- _TEXT SHOWN_
In God We Trust
  In God We Trust

 

  In God We Trust

 

  In God We Trust

 

President Obama, Campaigner in Chief

 

By Dana Milbank
WashingtonPost.com

The preezy of the United Steezy is making me queasy.

I’m not troubled by President Obama’s slow jam with Jimmy Fallon, who dubbed the commander in chief “preezy” during Obama’s appearance on late-night TV. No, preezy is making me queasy because his nonstop campaigning is looking, well, sleazy — and his ad suggesting that Mitt Romney wouldn’t have killed Osama bin Laden is just the beginning of it.

In a political culture that long ago surrendered to the permanent campaign, Obama has managed to take things to a whole new level. According to statistics compiled for a book to be published this summer, the president has already set a record for total first-term fundraisers — 191 — and that’s only through March 6. Measured in terms of events that benefit his reelection bid, Obama’s total (inflated in part by relaxed fundraising rules) exceeds the combined total of George W. Bush, Bill Clinton, George H.W. Bush, Ronald Reagan and Jimmy Carter.

- _INFORMATION PROVIDED_

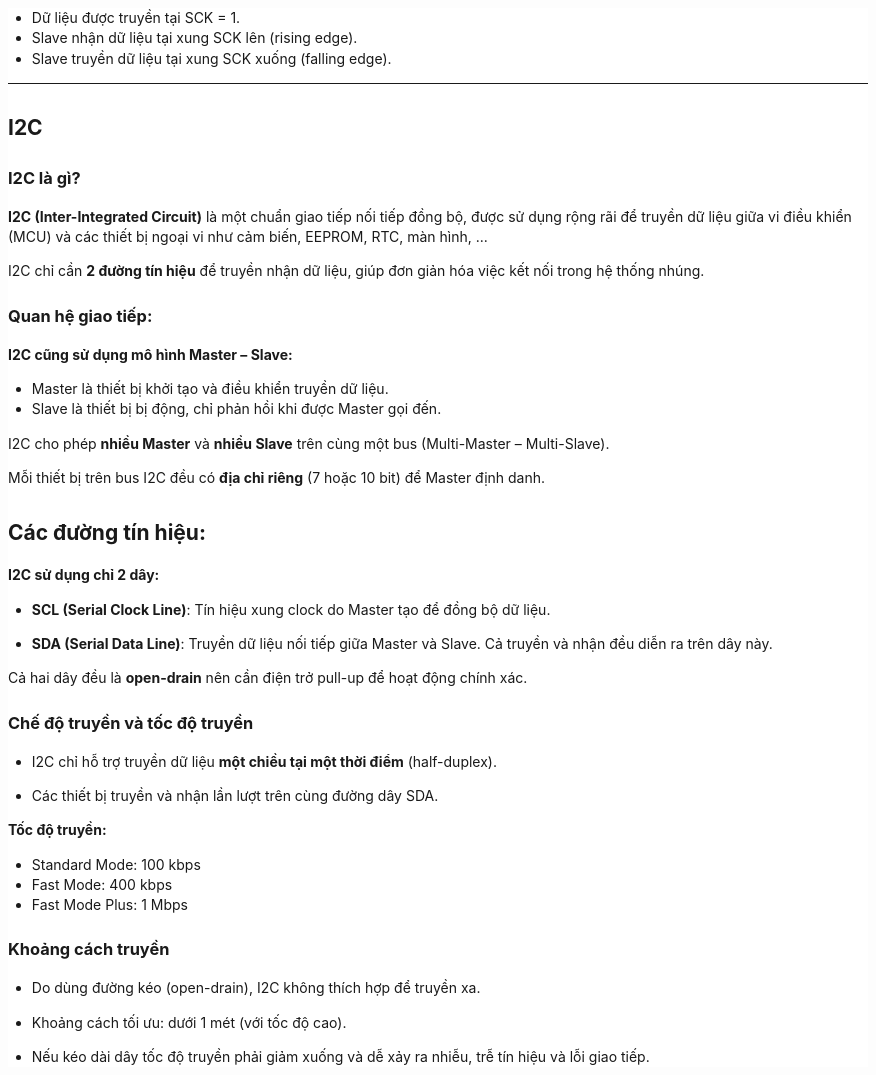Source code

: - Dữ liệu được truyền tại SCK = 1.
- Slave nhận dữ liệu tại xung SCK lên (rising edge).
- Slave truyền dữ liệu tại xung SCK xuống (falling edge).


---
## I2C
### I2C là gì?
__I2C (Inter-Integrated Circuit)__ là một chuẩn giao tiếp nối tiếp đồng bộ, được sử dụng rộng rãi để truyền dữ liệu giữa vi điều khiển (MCU) và các thiết bị ngoại vi như cảm biến, EEPROM, RTC, màn hình, ...

I2C chỉ cần __2 đường tín hiệu__ để truyền nhận dữ liệu, giúp đơn giản hóa việc kết nối trong hệ thống nhúng.


### Quan hệ giao tiếp:
__I2C cũng sử dụng mô hình Master – Slave:__

- Master là thiết bị khởi tạo và điều khiển truyền dữ liệu.
- Slave là thiết bị bị động, chỉ phản hồi khi được Master gọi đến.

I2C cho phép __nhiều Master__ và __nhiều Slave__ trên cùng một bus (Multi-Master – Multi-Slave).

Mỗi thiết bị trên bus I2C đều có __địa chỉ riêng__ (7 hoặc 10 bit) để Master định danh.


## Các đường tín hiệu:

__I2C sử dụng chỉ 2 dây:__

- __SCL (Serial Clock Line)__: Tín hiệu xung clock do Master tạo để đồng bộ dữ liệu.

- __SDA (Serial Data Line)__: Truyền dữ liệu nối tiếp giữa Master và Slave. Cả truyền và nhận đều diễn ra trên dây này.

Cả hai dây đều là __open-drain__ nên cần điện trở pull-up để hoạt động chính xác.

### Chế độ truyền và tốc độ truyền
- I2C chỉ hỗ trợ truyền dữ liệu __một chiều tại một thời điểm__ (half-duplex).

- Các thiết bị truyền và nhận lần lượt trên cùng đường dây SDA.

__Tốc độ truyền:__
- Standard Mode: 100 kbps
- Fast Mode: 400 kbps
- Fast Mode Plus: 1 Mbps

### Khoảng cách truyền

- Do dùng đường kéo (open-drain), I2C không thích hợp để truyền xa.

- Khoảng cách tối ưu: dưới 1 mét (với tốc độ cao).

- Nếu kéo dài dây tốc độ truyền phải giảm xuống và dễ xảy ra nhiễu, trễ tín hiệu và lỗi giao tiếp.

- _REQUIRED WORK_
**A)** Write out everything in the column on President Obama's campaigning from "By Dana Milbank" down to "beginning of it.".
**B)** In the column on President Obama's campaigning, turn the paragraph that begins "In a political culture" into a short bulleted list that keeps its main facts.
**C)** Go on writing the column on President Obama's campaigning, starting right after its last sentence.

- _REPLIES_
**A)**
By Dana Milbank
WashingtonPost.com

The preezy of the United Steezy is making me queasy.

I’m not troubled by President Obama’s slow jam with Jimmy Fallon, who dubbed the commander in chief “preezy” during Obama’s appearance on late-night TV. No, preezy is making me queasy because his nonstop campaigning is looking, well, sleazy — and his ad suggesting that Mitt Romney wouldn’t have killed Osama bin Laden is just the beginning of it.

**B)**
- Politics long ago gave in to the permanent campaign, and Obama has taken it to a new level.
- By figures gathered for a book due out this summer, he has already set the record for first-term fundraisers: 191, counting only through March 6.
- Counting events that help his reelection bid, his total (partly inflated by looser fundraising rules) is higher than George W. Bush, Bill Clinton, George H.W. Bush, Ronald Reagan and Jimmy Carter combined.

**C)**
It’s not just the gatherings officially categorized as campaign events. To a greater extent than his predecessors, Obama has used the trappings of his office to promote his reelection prospects even while handling taxpayer-funded business.

According to the same book, “The Rise of the President’s Permanent Campaign,” by Naval Academy political scientist Brendan Doherty, Obama was the first commander in chief in at least 32 years to visit all of the presidential battleground states during his first year in office. He has kept that pace, devoting nearly half of his travel to 15 swing states that account for just over a third of the population.

The election is still six months away, but it’s increasingly difficult to distinguish Obama’s political events and speeches from the official ones.

This was the case on Monday, when he spoke to a group of trade-union leaders at the Washington Hilton. The event, the morning after he and Clinton made a joint fundraising appearance, was ostensibly an “official” speech to the AFL-CIO’s building trades section. But it was a campaign rally in everything but name.

The audience members shouted out Obama’s “Yes, we can” slogan and chanted, “Four more years.”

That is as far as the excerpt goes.